Les prestataires de services financiers doivent reconsidérer totalement leurs modèles traditionnels. Contrairement à ce qui s'est produit après toutes les autres périodes de récession depuis la fin de la Deuxième Guerre Mondiale, il ne faut pas compter sur une reprise rapide de l'économie mondiale, ni sur la poursuite des mêmes schémas. "L'univers de la finance n'a jamais connu de mutations de cette envergure commente Matthias Memminger, associé et responsable du secteur Conseil économique chez PricewaterhouseCoopers Suisse. Des secteurs entiers vont évoluer et les modèles de coopération classiques devenir caducs. Ce qui explique l'importance d'autant plus grande des mesures ciblées visant à lutter contre l'incertitude et à réduire la volatilité des marchés - dans l'intérêt de tous : gouvernements, management et actionnaires."

Déplacement de la puissance mondiale vers l'est
La puissance financière poursuit son déplacement d'ouest en est. Lors de l'éclatement de la bulle des subprimes, considérée comme le déclencheur de la crise économique mondiale, l'économie mondiale était encore centrée sur les États-Unis. Ce déséquilibre macroéconomique fera de plus en plus souvent place à un nouveau modèle régissant le commerce international et les investissements. Par ailleurs, ces deux dernières années, de nombreux établissements financiers occidentaux se sont rendus coupables de négligence à l'égard de valeurs cruciales comme la confiance, la fiabilité, la stabilité et la bonne réglementation. "Nous évoluons dans un monde multipolaire dans lequel les centres financiers occidentaux peuvent plus facilement être contournés, explique Matthias Memminger. Une mondialisation réussie passe par les voies commerciales, raison pour laquelle les banques investiront à l'avenir davantage à l'est."

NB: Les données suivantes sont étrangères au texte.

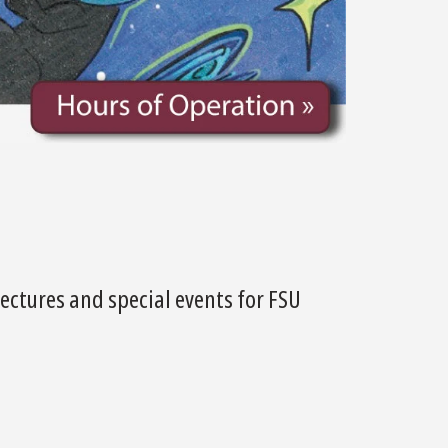
ectures and special events for FSU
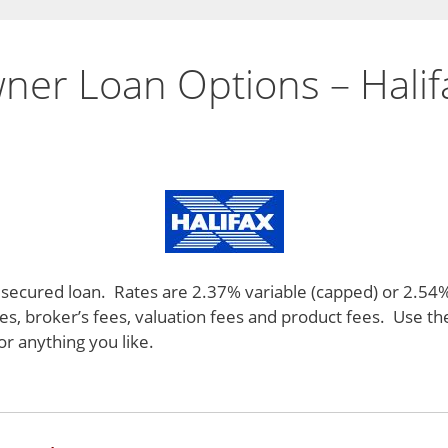
ner Loan Options – Halif
 a secured loan. Rates are 2.37% variable (capped) or 2.54
ees, broker’s fees, valuation fees and product fees. Use t
r anything you like.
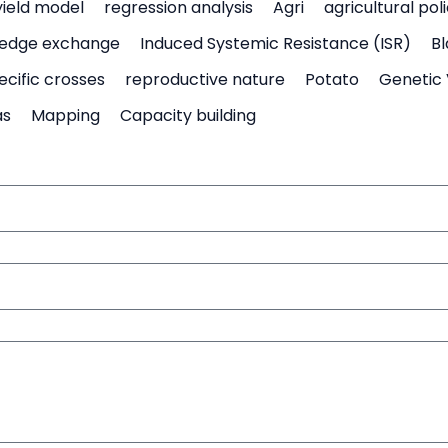
yield model
regression analysis
Agri
agricultural pol
edge exchange
Induced Systemic Resistance (ISR)
Bl
ecific crosses
reproductive nature
Potato
Genetic 
as
Mapping
Capacity building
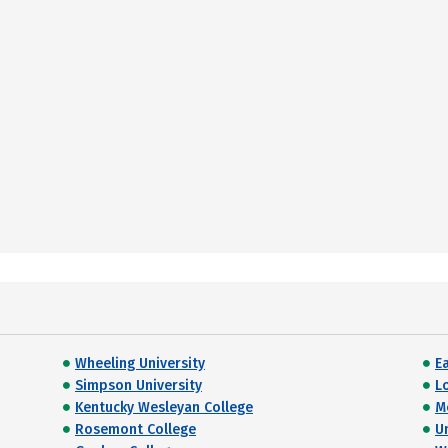
Wheeling University
E
Simpson University
L
Kentucky Wesleyan College
M
Rosemont College
U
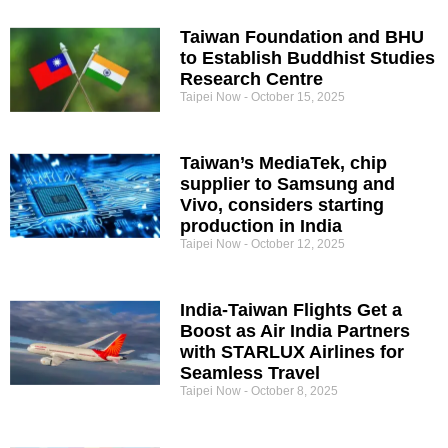
Taiwan Foundation and BHU
to Establish Buddhist Studies
Research Centre
Taipei Now
October 15, 2025
Taiwan’s MediaTek, chip
supplier to Samsung and
Vivo, considers starting
production in India
Taipei Now
October 12, 2025
India-Taiwan Flights Get a
Boost as Air India Partners
with STARLUX Airlines for
Seamless Travel
Taipei Now
October 8, 2025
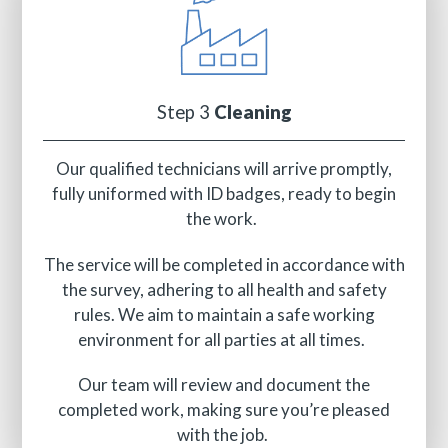
Step 3
Cleaning
Our qualified technicians will arrive promptly,
fully uniformed with ID badges, ready to begin
the work.
The service will be completed in accordance with
the survey, adhering to all health and safety
rules. We aim to maintain a safe working
environment for all parties at all times.
Our team will review and document the
completed work, making sure you’re pleased
with the job.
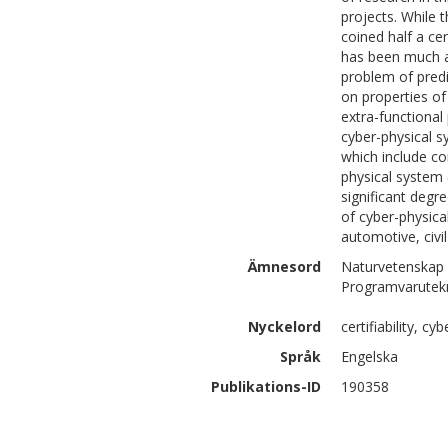
projects. While
coined half a ce
has been much a
problem of pred
on properties of
extra-functional
cyber-physical 
which include co
physical system 
significant degr
of cyber-physica
automotive, civil
Ämnesord
Naturvetenskap 
Programvarutek
Nyckelord
certifiability, c
Språk
Engelska
Publikations-ID
190358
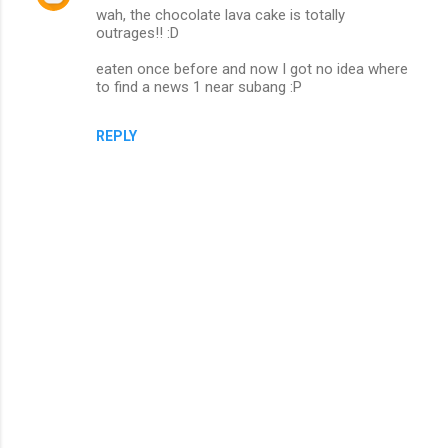
wah, the chocolate lava cake is totally
outrages!! :D
eaten once before and now I got no idea where
to find a news 1 near subang :P
REPLY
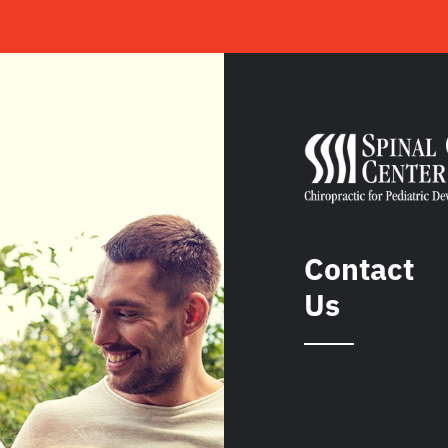
Contact
Us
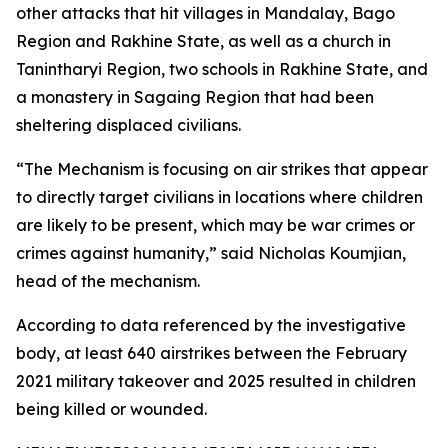
other attacks that hit villages in Mandalay, Bago
Region and Rakhine State, as well as a church in
Tanintharyi Region, two schools in Rakhine State, and
a monastery in Sagaing Region that had been
sheltering displaced civilians.
“The Mechanism is focusing on air strikes that appear
to directly target civilians in locations where children
are likely to be present, which may be war crimes or
crimes against humanity,” said Nicholas Koumjian,
head of the mechanism.
According to data referenced by the investigative
body, at least 640 airstrikes between the February
2021 military takeover and 2025 resulted in children
being killed or wounded.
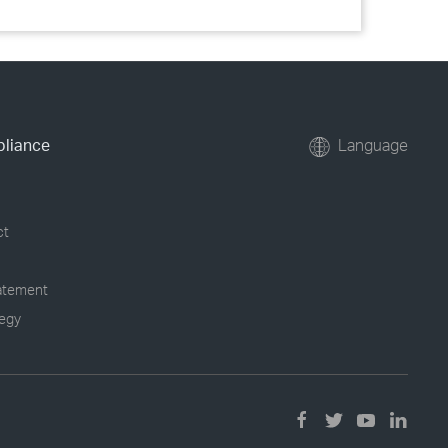
pliance
Language
ct
tatement
tegy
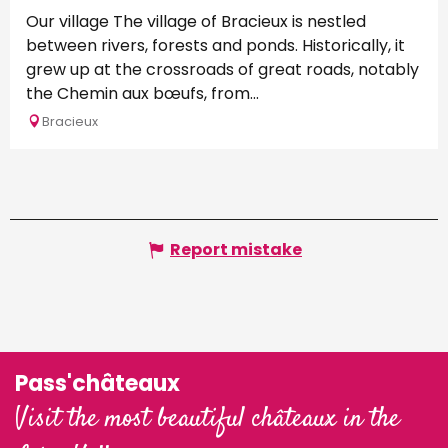
Our village The village of Bracieux is nestled
between rivers, forests and ponds. Historically, it
grew up at the crossroads of great roads, notably
the Chemin aux bœufs, from...
Bracieux
Report mistake
Pass'châteaux
Visit the most beautiful châteaux in the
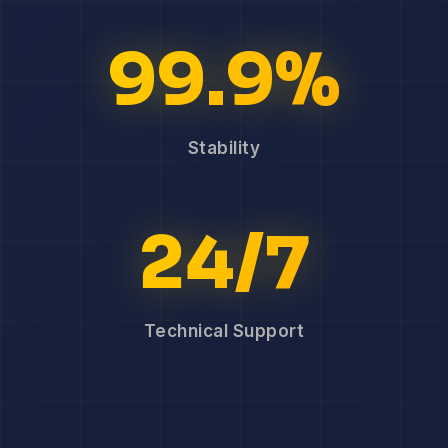
99.9%
Stability
24/7
Technical Support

La renaissance du modèle bancaire classique
Un système bancaire plus fortement réglementé, tout comme la domination d'un modèle financier mondial, marqueront le futur paysage bancaire. Les établissements financiers qui se sont spécialisés dans les liquidités des marchés des capitaux subiront de plus en plus de pression et seront contraints à des restructurations. "Certes, les bénéfices de certains exercices seront moins importants que par le passé mais durablement plus élevés à long terme car des stratégies tenant compte des risques et un business-mix adapté pourront toujours permettre de réaliser de bons rendements, affirme Matthias Memminger. L'avenir appartient au nouveau 'modèle bancaire classique', plus simple, moins axé sur la prise de risques et plus transparent. Les banques qui veulent réussir devront se recentrer sur leurs compétences-clés initiales et assurer de façon plus responsable et plus diligente la qualité de leurs opérations de crédit."

Une plus grande intervention des gouvernements
À l'avenir, les gouvernements interviendront plus vigoureusement dans le système financier afin de relancer l'économie. C'est aux Etats-Unis, en Grande-Bretagne et en Allemagne, précisément là où la pression sur les banques soutenues par l'État augmente fortement, que les interventions de ce type sont d'ores et déjà les plus perceptibles. D'autres conflits et cas d'ingérence sont prévisibles car, après les renflouements massifs des banques, les entreprises exigent qu'elles se préoccupent davantage de l'intérêt du grand public que de celui de leurs actionnaires. "Les gouvernements joueront prochainement un rôle majeur dans le système financier, explique Matthias Memminger. On pourrait parler alors de 'New Deal' du XXIème siècle, comparable aux politiques interventionnistes et aux réformes économiques et sociales mises en place pour lutter contre les effets de la Grande Dépression."

La recherche du profit à court terme remplacée par des stratégies durables
Les établissements financiers doivent s'adapter aux nouvelles réalités en mettant en place des stratégies à long terme et des modèles commerciaux durables, accordant une importance croissante aux intérêts des gouvernements et de la société. Les entreprises qui conservent une attitude réactive et qui se laissent toujours guider par la recherche du profit à court terme seront désavantagées dans le contexte concurrentiel qui nous attend.